TASK INSTRUCTIONS:
Your reply should contain the whole listing below, repeated exactly, and no images.
————
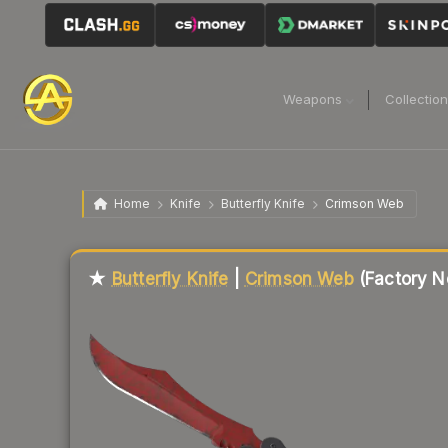
Weapons
Collectio
Home
Knife
Butterfly Knife
Crimson Web
Liquidity score
1
out of 100.
★
Butterfly Knife
|
Crimson Web
(Factory N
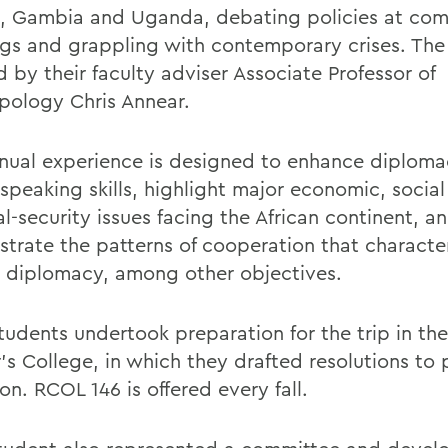
, Gambia and Uganda, debating policies at com
gs and grappling with contemporary crises. The
 by their faculty adviser Associate Professor of
pology Chris Annear.
nual experience is designed to enhance diplom
 speaking skills, highlight major economic, socia
al-security issues facing the African continent, a
trate the patterns of cooperation that character
n diplomacy, among other objectives.
udents undertook preparation for the trip in the
’s College, in which they drafted resolutions to 
on. RCOL 146 is offered every fall.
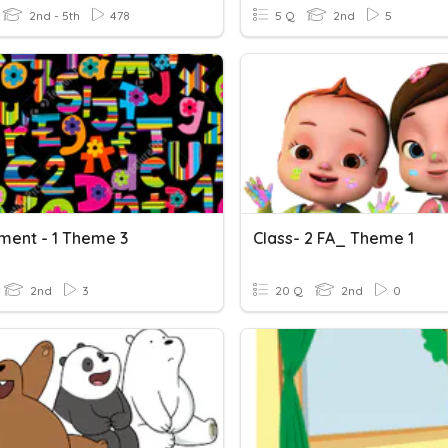
2nd - 5th
478
5 Q
2nd
5
ment - 1 Theme 3
Class- 2 FA_ Theme 1
2nd
3
20 Q
2nd
0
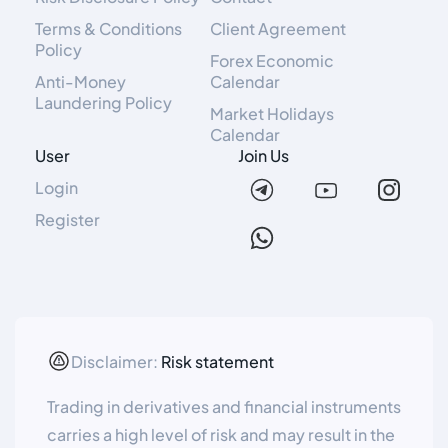
Terms & Conditions
Client Agreement
Policy
Forex Economic
Anti-Money
Calendar
Laundering Policy
Market Holidays
Calendar
User
Join Us
Login
Register
Disclaimer:
Risk statement
Trading in derivatives and financial instruments
carries a high level of risk and may result in the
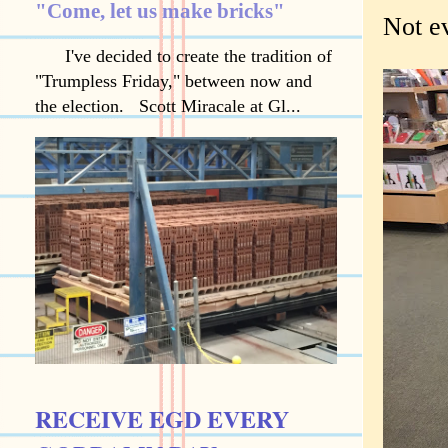
"Come, let us make bricks"
Not e
I've decided to create the tradition of
"Trumpless Friday," between now and
the election. Scott Miracale at Gl...
RECEIVE EGD EVERY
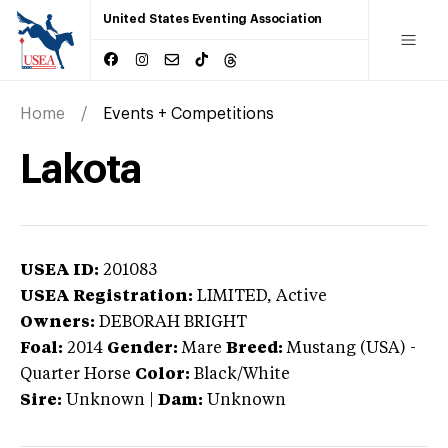
United States Eventing Association
Home
Events + Competitions
Lakota
USEA ID:
201083
USEA Registration:
LIMITED
, Active
Owners:
DEBORAH BRIGHT
Foal:
2014
Gender:
Mare
Breed:
Mustang (USA)
-
Quarter Horse
Color:
Black/White
Sire:
Unknown
|
Dam:
Unknown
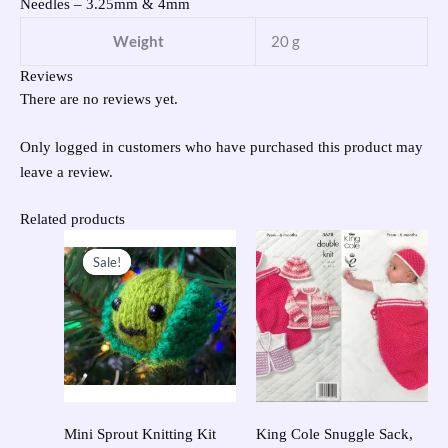
Needles – 3.25mm & 4mm
Weight
20 g
Reviews
There are no reviews yet.
Only logged in customers who have purchased this product may
leave a review.
Related products
Original
Current
price
price
Sale!
Sale!
was:
is:
£23.95.
£10.00.
Mini Sprout Knitting Kit
King Cole Snuggle Sack,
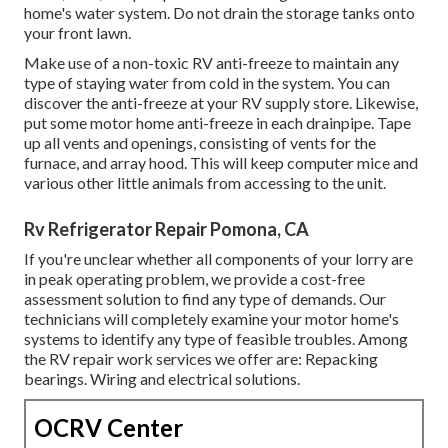
home's water system. Do not drain the storage tanks onto
your front lawn.
Make use of a non-toxic RV anti-freeze to maintain any
type of staying water from cold in the system. You can
discover the anti-freeze at your RV supply store. Likewise,
put some motor home anti-freeze in each drainpipe. Tape
up all vents and openings, consisting of vents for the
furnace, and array hood. This will keep computer mice and
various other little animals from accessing to the unit.
Rv Refrigerator Repair Pomona, CA
If you're unclear whether all components of your lorry are
in peak operating problem, we provide a cost-free
assessment solution to find any type of demands. Our
technicians will completely examine your motor home's
systems to identify any type of feasible troubles. Among
the RV repair work services we offer are: Repacking
bearings. Wiring and electrical solutions.
OCRV Center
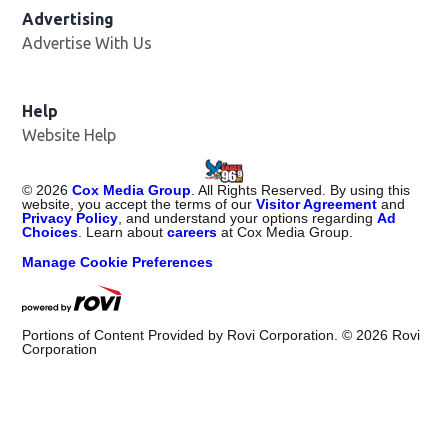
Advertising
Advertise With Us
Help
Website Help
©
2026
Cox Media Group
. All Rights Reserved. By using this
website, you accept the terms of our
Visitor Agreement
and
Privacy Policy
, and understand your options regarding
Ad
Choices
. Learn about
careers
at Cox Media Group.
Manage Cookie Preferences
Portions of Content Provided by Rovi Corporation. ©
2026
Rovi
Corporation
————
EXERCISE RESPONSE:
Weapons
Collectio
Home
Knife
Butterfly Knife
Crimson Web
Liquidity score
1
out of 100.
★
Butterfly Knife
|
Crimson Web
(Factory N
, Gambia and Uganda, debating policies at com
gs and grappling with contemporary crises. The
 by their faculty adviser Associate Professor of
pology Chris Annear.
nual experience is designed to enhance diplom
 speaking skills, highlight major economic, socia
al-security issues facing the African continent, a
trate the patterns of cooperation that character
n diplomacy, among other objectives.
udents undertook preparation for the trip in the
’s College, in which they drafted resolutions to 
on. RCOL 146 is offered every fall.
2nd - 5th
478
5 Q
2nd
5
ment - 1 Theme 3
Class- 2 FA_ Theme 1
2nd
3
20 Q
2nd
0
Terms & Conditions
Client Agreement
Policy
Forex Economic
Anti-Money
Calendar
Laundering Policy
Market Holidays
Calendar
User
Join Us
Login
Register
Disclaimer:
Risk statement
Trading in derivatives and financial instruments
carries a high level of risk and may result in the
"Come, let us make bricks"
Not e
I've decided to create the tradition of
"Trumpless Friday," between now and
the election. Scott Miracale at Gl...
RECEIVE EGD EVERY
United States Eventing Association
Home
Events + Competitions
Lakota
USEA ID:
201083
USEA Registration:
LIMITED
, Active
Owners:
DEBORAH BRIGHT
Foal:
2014
Gender:
Mare
Breed:
Mustang (USA)
-
Quarter Horse
Color:
Black/White
Sire:
Unknown
|
Dam:
Unknown
Needles – 3.25mm & 4mm
Weight
20 g
Reviews
There are no reviews yet.
Only logged in customers who have purchased this product may
leave a review.
Related products
Original
Current
price
price
Sale!
Sale!
was:
is:
£23.95.
£10.00.
Mini Sprout Knitting Kit
King Cole Snuggle Sack,
home's water system. Do not drain the storage tanks onto
your front lawn.
Make use of a non-toxic RV anti-freeze to maintain any
type of staying water from cold in the system. You can
discover the anti-freeze at your RV supply store. Likewise,
put some motor home anti-freeze in each drainpipe. Tape
up all vents and openings, consisting of vents for the
furnace, and array hood. This will keep computer mice and
various other little animals from accessing to the unit.
Rv Refrigerator Repair Pomona, CA
If you're unclear whether all components of your lorry are
in peak operating problem, we provide a cost-free
assessment solution to find any type of demands. Our
technicians will completely examine your motor home's
systems to identify any type of feasible troubles. Among
the RV repair work services we offer are: Repacking
bearings. Wiring and electrical solutions.
OCRV Center
Advertising
Advertise With Us
Help
Website Help
©
2026
Cox Media Group
. All Rights Reserved. By using this
website, you accept the terms of our
Visitor Agreement
and
Privacy Policy
, and understand your options regarding
Ad
Choices
. Learn about
careers
at Cox Media Group.
Manage Cookie Preferences
Portions of Content Provided by Rovi Corporation. ©
2026
Rovi
Corporation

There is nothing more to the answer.